_Your instructions_:
For this exercise, restate word for word only the lines from the one containing "τεχνολογίες που απαιτούνται" through the last line below. Pictures do not get copied.

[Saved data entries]
%%

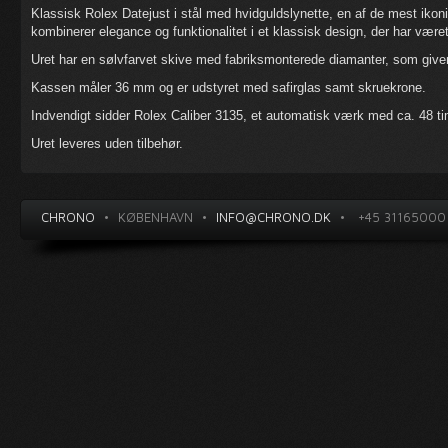
Klassisk Rolex Datejust i stål med hvidguldslynette, en af de mest ikon
kombinerer elegance og funktionalitet i et klassisk design, der har været 
Uret har en sølvfarvet skive med fabriksmonterede diamanter, som giver 
Kassen måler 36 mm og er udstyret med safirglas samt skruekrone.
Indvendigt sidder Rolex Caliber 3135, et automatisk værk med ca. 48 t
Uret leveres uden tilbehør.
CHRONO
•
KØBENHAVN
•
INFO@CHRONO.DK
•
+45 31165000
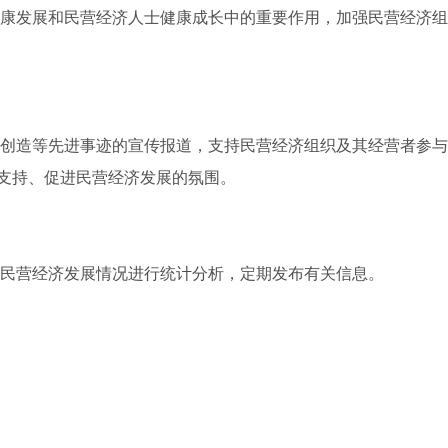
健康发展和民营经济人士健康成长中的重要作用，加强民营经济
新创造等先进事迹的宣传报道，支持民营经济组织及其经营者参
支持、促进民营经济发展的氛围。
对民营经济发展情况进行统计分析，定期发布有关信息。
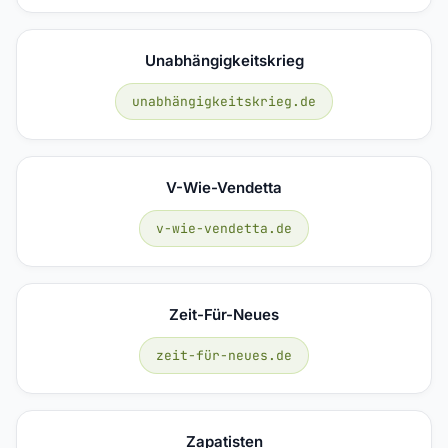
Unabhängigkeitskrieg
unabhängigkeitskrieg.de
V-Wie-Vendetta
v-wie-vendetta.de
Zeit-Für-Neues
zeit-für-neues.de
Zapatisten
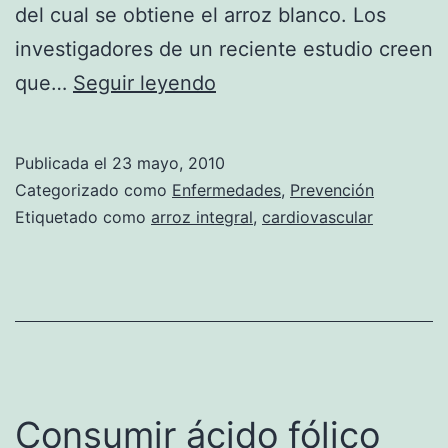
del cual se obtiene el arroz blanco. Los
investigadores de un reciente estudio creen
El
que…
Seguir leyendo
arroz
integral
Publicada el
23 mayo, 2010
podría
Categorizado como
Enfermedades
,
Prevención
mejorar
Etiquetado como
arroz integral
,
cardiovascular
la
salud
cardíaca
Consumir ácido fólico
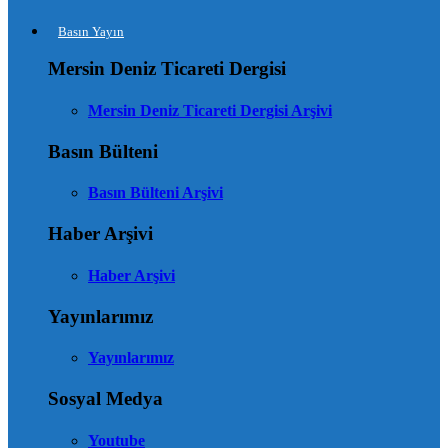
Basın Yayın
Mersin Deniz Ticareti Dergisi
Mersin Deniz Ticareti Dergisi Arşivi
Basın Bülteni
Basın Bülteni Arşivi
Haber Arşivi
Haber Arşivi
Yayınlarımız
Yayınlarımız
Sosyal Medya
Youtube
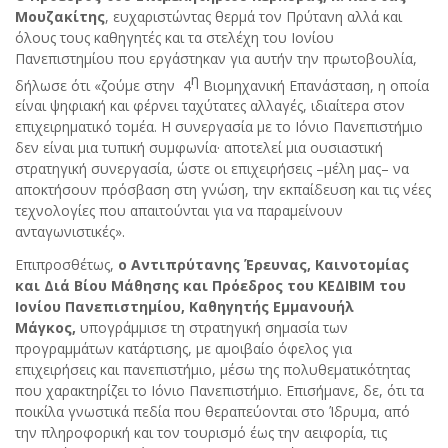
Μουζακίτης
, ευχαριστώντας θερμά τον Πρύτανη αλλά και
όλους τους καθηγητές και τα στελέχη του Ιονίου
Πανεπιστημίου που εργάστηκαν για αυτήν την πρωτοβουλία,
η
δήλωσε ότι «ζούμε στην 4
Βιομηχανική Επανάσταση, η οποία
είναι ψηφιακή και φέρνει ταχύτατες αλλαγές, ιδιαίτερα στον
επιχειρηματικό τομέα. Η συνεργασία με το Ιόνιο Πανεπιστήμιο
δεν είναι μια τυπική συμφωνία· αποτελεί μια ουσιαστική
στρατηγική συνεργασία, ώστε οι επιχειρήσεις –μέλη μας– να
αποκτήσουν πρόσβαση στη γνώση, την εκπαίδευση και τις νέες
τεχνολογίες που απαιτούνται για να παραμείνουν
ανταγωνιστικές».
Επιπροσθέτως,
ο Αντιπρύτανης Έρευνας, Καινοτομίας
και Διά Βίου Μάθησης και Πρόεδρος του ΚΕΔΙΒΙΜ του
Ιονίου Πανεπιστημίου, Καθηγητής Εμμανουήλ
Μάγκος,
υπογράμμισε τη στρατηγική σημασία των
προγραμμάτων κατάρτισης, με αμοιβαίο όφελος για
επιχειρήσεις και πανεπιστήμιο, μέσω της πολυθεματικότητας
που χαρακτηρίζει το Ιόνιο Πανεπιστήμιο. Επισήμανε, δε, ότι τα
ποικίλα γνωστικά πεδία που θεραπεύονται στο Ίδρυμα, από
την πληροφορική και τον τουρισμό έως την αειφορία, τις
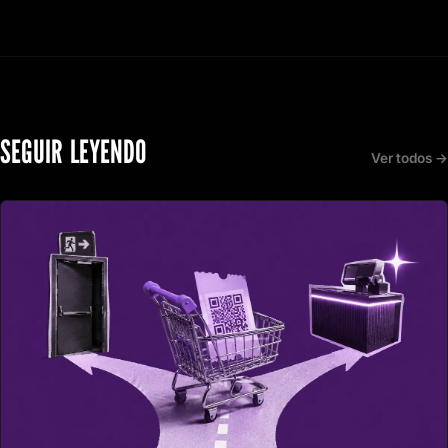
SEGUIR LEYENDO
Ver todos →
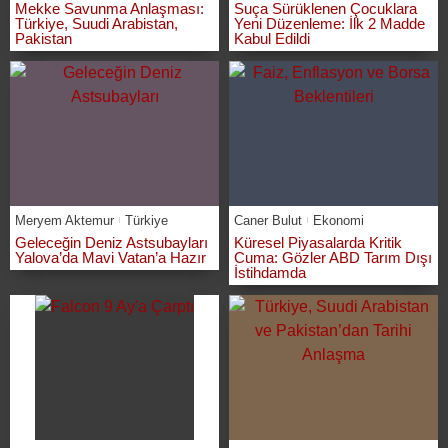
Mekke Savunma Anlaşması:
Suça Sürüklenen Çocuklara
Türkiye, Suudi Arabistan,
Yeni Düzenleme: İlk 2 Madde
Pakistan
Kabul Edildi
Meryem Aktemur
Türkiye
Caner Bulut
Ekonomi
Geleceğin Deniz Astsubayları
Küresel Piyasalarda Kritik
Yalova’da Mavi Vatan’a Hazır
Cuma: Gözler ABD Tarım Dışı
İstihdamda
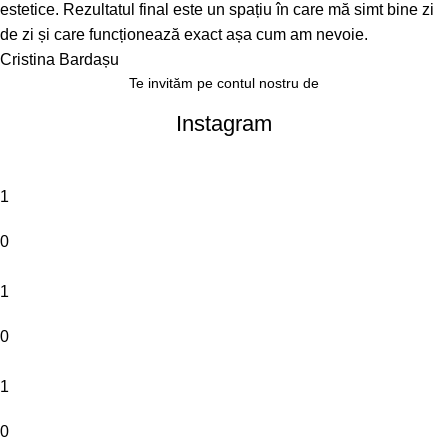
estetice. Rezultatul final este un spațiu în care mă simt bine zi
de zi și care funcționează exact așa cum am nevoie.
Cristina Bardașu
Te invităm pe contul nostru de
Instagram
1
0
1
0
1
0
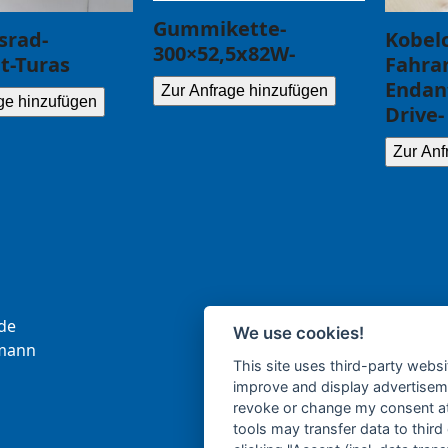
Gummikette-
srad-
Kobelc
300×52,5x82W-
t-Turas
Fahran
Endant
Zur Anfrage hinzufügen
ge hinzufügen
Drive-
Zur Anf
.ce
We use cookies!
b
nna
This site uses third-party websi
improve and display advertisemen
revoke or change my consent at 
tools may transfer data to third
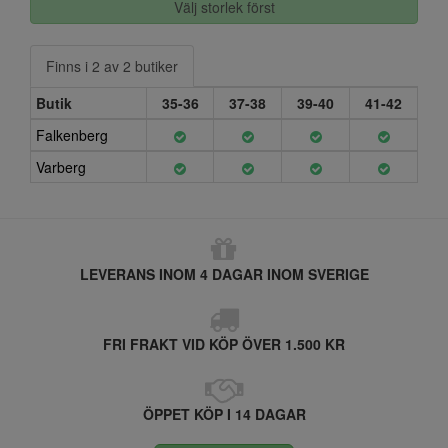
Välj storlek först
Finns i 2 av 2 butiker
Butik
35-36
37-38
39-40
41-42
Falkenberg
Varberg
LEVERANS INOM 4 DAGAR INOM SVERIGE
FRI FRAKT VID KÖP ÖVER 1.500 KR
ÖPPET KÖP I 14 DAGAR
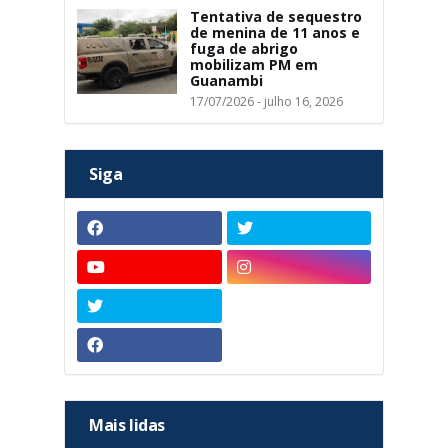
Tentativa de sequestro
de menina de 11 anos e
fuga de abrigo
mobilizam PM em
Guanambi
17/07/2026 - julho 16, 2026
Siga
Mais lidas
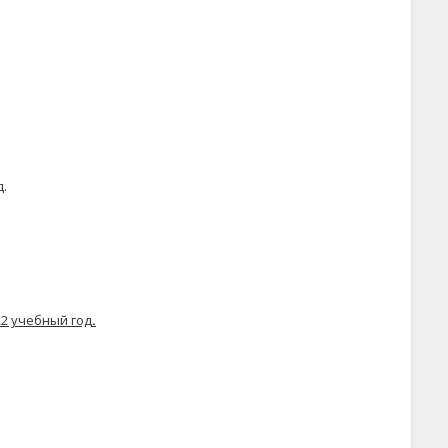
.
22 учебный год
.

%%

_Your response_:
τεχνολογίες που απαιτούνται για να παραμείνουν
ανταγωνιστικές».
Επιπροσθέτως,
ο Αντιπρύτανης Έρευνας, Καινοτομίας
και Διά Βίου Μάθησης και Πρόεδρος του ΚΕΔΙΒΙΜ του
Ιονίου Πανεπιστημίου, Καθηγητής Εμμανουήλ
Μάγκος,
υπογράμμισε τη στρατηγική σημασία των
προγραμμάτων κατάρτισης, με αμοιβαίο όφελος για
επιχειρήσεις και πανεπιστήμιο, μέσω της πολυθεματικότητας
που χαρακτηρίζει το Ιόνιο Πανεπιστήμιο. Επισήμανε, δε, ότι τα
ποικίλα γνωστικά πεδία που θεραπεύονται στο Ίδρυμα, από
την πληροφορική και τον τουρισμό έως την αειφορία, τις
SEGUIR LEYENDO
Ver todos →
Mekke Savunma Anlaşması:
Suça Sürüklenen Çocuklara
Türkiye, Suudi Arabistan,
Yeni Düzenleme: İlk 2 Madde
Pakistan
Kabul Edildi
Meryem Aktemur
Türkiye
Caner Bulut
Ekonomi
Geleceğin Deniz Astsubayları
Küresel Piyasalarda Kritik
Yalova’da Mavi Vatan’a Hazır
Cuma: Gözler ABD Tarım Dışı
İstihdamda
estetice. Rezultatul final este un spațiu în care mă simt bine zi
de zi și care funcționează exact așa cum am nevoie.
Cristina Bardașu
Te invităm pe contul nostru de
Instagram
1
0
1
0
1
0
Gummikette-
srad-
Kobelc
300×52,5x82W-
t-Turas
Fahran
Endant
Zur Anfrage hinzufügen
ge hinzufügen
Drive-
Zur Anf
.ce
We use cookies!
b
nna
This site uses third-party websi
improve and display advertisemen
revoke or change my consent at 
tools may transfer data to third
Välj storlek först
Finns i 2 av 2 butiker
Butik
35-36
37-38
39-40
41-42
Falkenberg
Varberg
LEVERANS INOM 4 DAGAR INOM SVERIGE
FRI FRAKT VID KÖP ÖVER 1.500 KR
ÖPPET KÖP I 14 DAGAR
Tentativa de sequestro
de menina de 11 anos e
fuga de abrigo
mobilizam PM em
Guanambi
17/07/2026 - julho 16, 2026
Siga
Mais lidas
.
22 учебный год
.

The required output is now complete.